▶ ACTIVITY: Can you copy the entries below word for word, from the first line through the line containing "Reading left to", and nothing past it?

▶ SUPPLIED DATA:
============================================================

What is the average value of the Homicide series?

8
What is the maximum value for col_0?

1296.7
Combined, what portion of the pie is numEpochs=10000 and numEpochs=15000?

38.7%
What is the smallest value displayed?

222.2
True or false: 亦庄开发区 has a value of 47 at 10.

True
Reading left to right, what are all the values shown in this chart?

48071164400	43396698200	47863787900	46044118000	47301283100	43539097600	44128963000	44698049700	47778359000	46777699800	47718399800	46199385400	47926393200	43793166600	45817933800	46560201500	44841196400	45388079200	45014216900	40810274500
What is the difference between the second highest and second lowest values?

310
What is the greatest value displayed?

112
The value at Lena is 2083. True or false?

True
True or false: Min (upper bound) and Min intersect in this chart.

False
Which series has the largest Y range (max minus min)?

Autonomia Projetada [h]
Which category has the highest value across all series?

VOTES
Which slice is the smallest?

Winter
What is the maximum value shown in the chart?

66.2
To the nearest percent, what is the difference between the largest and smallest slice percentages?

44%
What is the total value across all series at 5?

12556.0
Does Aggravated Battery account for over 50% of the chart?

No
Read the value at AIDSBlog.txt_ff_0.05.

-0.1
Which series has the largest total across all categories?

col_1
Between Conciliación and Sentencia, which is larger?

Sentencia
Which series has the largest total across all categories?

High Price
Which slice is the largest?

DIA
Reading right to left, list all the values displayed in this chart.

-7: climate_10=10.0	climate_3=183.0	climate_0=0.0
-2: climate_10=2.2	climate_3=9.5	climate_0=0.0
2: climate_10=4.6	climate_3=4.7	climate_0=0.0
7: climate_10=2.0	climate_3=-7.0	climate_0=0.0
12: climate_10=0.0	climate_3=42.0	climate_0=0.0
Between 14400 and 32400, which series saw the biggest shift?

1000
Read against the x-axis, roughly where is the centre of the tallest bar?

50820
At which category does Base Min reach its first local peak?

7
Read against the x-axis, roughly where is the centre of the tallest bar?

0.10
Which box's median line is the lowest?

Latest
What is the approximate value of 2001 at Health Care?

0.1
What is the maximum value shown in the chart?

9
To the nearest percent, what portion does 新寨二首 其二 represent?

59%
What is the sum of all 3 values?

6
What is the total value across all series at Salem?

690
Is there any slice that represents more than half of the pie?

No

============================================================

▶ FINAL ANSWER:
What is the average value of the Homicide series?

8
What is the maximum value for col_0?

1296.7
Combined, what portion of the pie is numEpochs=10000 and numEpochs=15000?

38.7%
What is the smallest value displayed?

222.2
True or false: 亦庄开发区 has a value of 47 at 10.

True
Reading left to right, what are all the values shown in this chart?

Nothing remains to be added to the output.